**Stated exercise A:** In the remittances essay below, how is a domestic remittance defined?
**Stated exercise B:** Please continue the essay on remittances below from its final sentence.

**Selection:**
* * * * * * * * *
There also 2 major ways of classifying remittances: domestic remittances which is when funds are transfers from one location to another within the same country. In most cases, it is transfer of funds from an individual in a city to a recipient in the rural area or village. Meanwhile, the other type of remittance, international remittance is transfer of funds from country to country. More like, from an individual from a developed country to an individual in a developing country.
However, I would like to describe remittances in my own words as, money sent by individuals who work and live in developed countries to family members or recipients who live in their home countries or country of birth. And for the purpose of this essay, all remittances would be referring to international remittances.
There are various forms of international financial transfer. Examples are; Financial Aids- monetary help from developed countries to developing countries; Foreign direct investments( FDI)- investment that earns interest in ventures that function outside its country of origin ; Loans from organisations like the World Bank, EU etc; Foreign portfolio- which includes equity investment.
This essay would be looking at the concepts of remittances, core advantages as well as disadvantages of remittances in developing countries and it would also be relating theses advantages and disadvantages with other forms of international financial transfers (IFT): which have been outlined above. I would also be giving reasonable amount of facts and figures I have gotten from my research that would show the impact that remittances have had and is having on developing economies.
* * * * * * * * *
**Data section:**
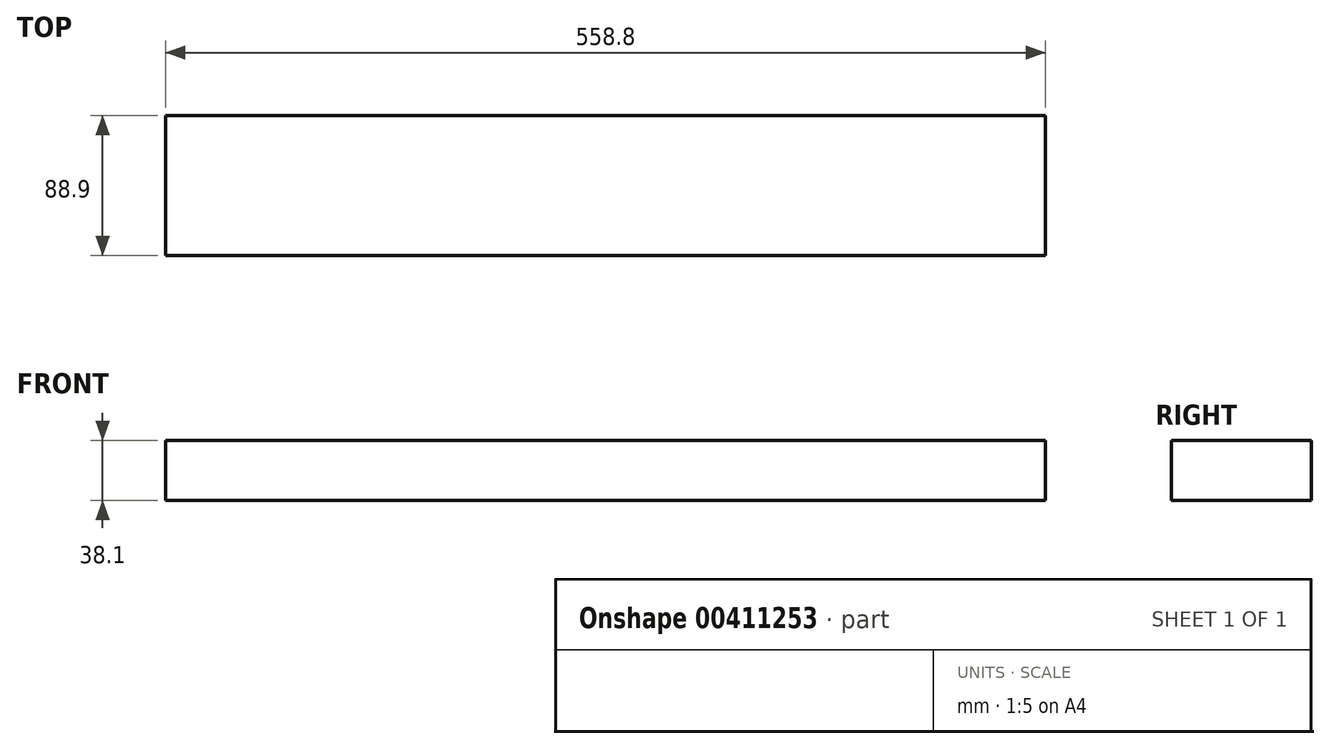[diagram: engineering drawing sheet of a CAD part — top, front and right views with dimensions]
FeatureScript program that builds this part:
annotation { "Feature Type Name" : "Feature", "Feature Type Description" : "" }
export const myFeature = defineFeature(function(context is Context, id is Id, definition is map)
    precondition{}
    {
        {
            var Q0;
            Q0=qCreatedBy(makeId("Right.planeOp"),FACE);
            var sketch = newSketch(context, id + "F0", { "sketchPlane" : qUnion([Q0])});
            skLineSegment(sketch, "E0.bottom", {"start": v(44.45, -19.05) * mm, "end": v(-44.45, -19.05) * mm});
            skLineSegment(sketch, "E0.top", {"start": v(44.45, 19.05) * mm, "end": v(-44.45, 19.05) * mm});
            skLineSegment(sketch, "E0.left", {"start": v(44.45, -19.05) * mm, "end": v(44.45, 19.05) * mm});
            skLineSegment(sketch, "E0.right", {"start": v(-44.45, -19.05) * mm, "end": v(-44.45, 19.05) * mm});
            skPoint(sketch, "E0.middle", {"position": v(0, 0) * mm});
            skSolve(sketch);
        }
        {
            var Q0;
            Q0=makeQuery(id+"F0.imprint","IMPRINT",FACE,{"disambiguationData":[TD([[makeQuery(id+"F0.imprint","IMPRINT",EDGE,{"derivedFrom":sQuery(id+"F0.wireOp",EDGE,"E0.bottom")}),-1.0]])]});
            extrude(context, id + "F1", {"entities" : qUnion([Q0]), "depth" : 279.4 * mm, "hasSecondDirection" : true, "secondDirectionOppositeDirection" : true, "secondDirectionDepth" : 279.4 * mm});
        }
    });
* * * * * * * * *
**Exercise response A:** It is a transfer of funds from one location to another within the same country.

**Exercise response B:**
New data shows that in 2008, the amount of remittance that went to developing countries reached $328 billion. [4] It is said by the World Bank that, remittances count as one third (1/3) of total global external finance. 1/6 of the planets population are receiving some form of benefits from remittance flows. For some countries, remittances sum up to more than 35% of their total GDP. World Bank researchers have given figures that, remittances in Tajikistan sum up to 45%, Moldova 38%, Lesotho 29%, Tonga 35%, Honduras 25%, to mention a few. [5]
In 2006, 150 million migrants worldwide sent more than $300 billion to their families in developing countries. Among the ten largest recipients of remittances based on 2008 research findings are: India, which topped the list by sending about $45 billion, followed by China with $35 billion, Mexico with $32 billion. Others include the Philippines, Poland, Nigeria, Romania, Egypt, Bangladesh and Pakistan. [6]
Figure 1(data in $billion): Source- Watson, Roderick (2007) “The Unrest and Movement of the Century”: The universe of Wrecker. The journal of Stevenson Studies 4 and World Bank, “Payment and Remittances”
Looking at the pros and cons of remittances, I would say there seems to be more pros than cons of the effects of remittances. The positives of remittances have outweighed the negative effects of remittances on developing economies.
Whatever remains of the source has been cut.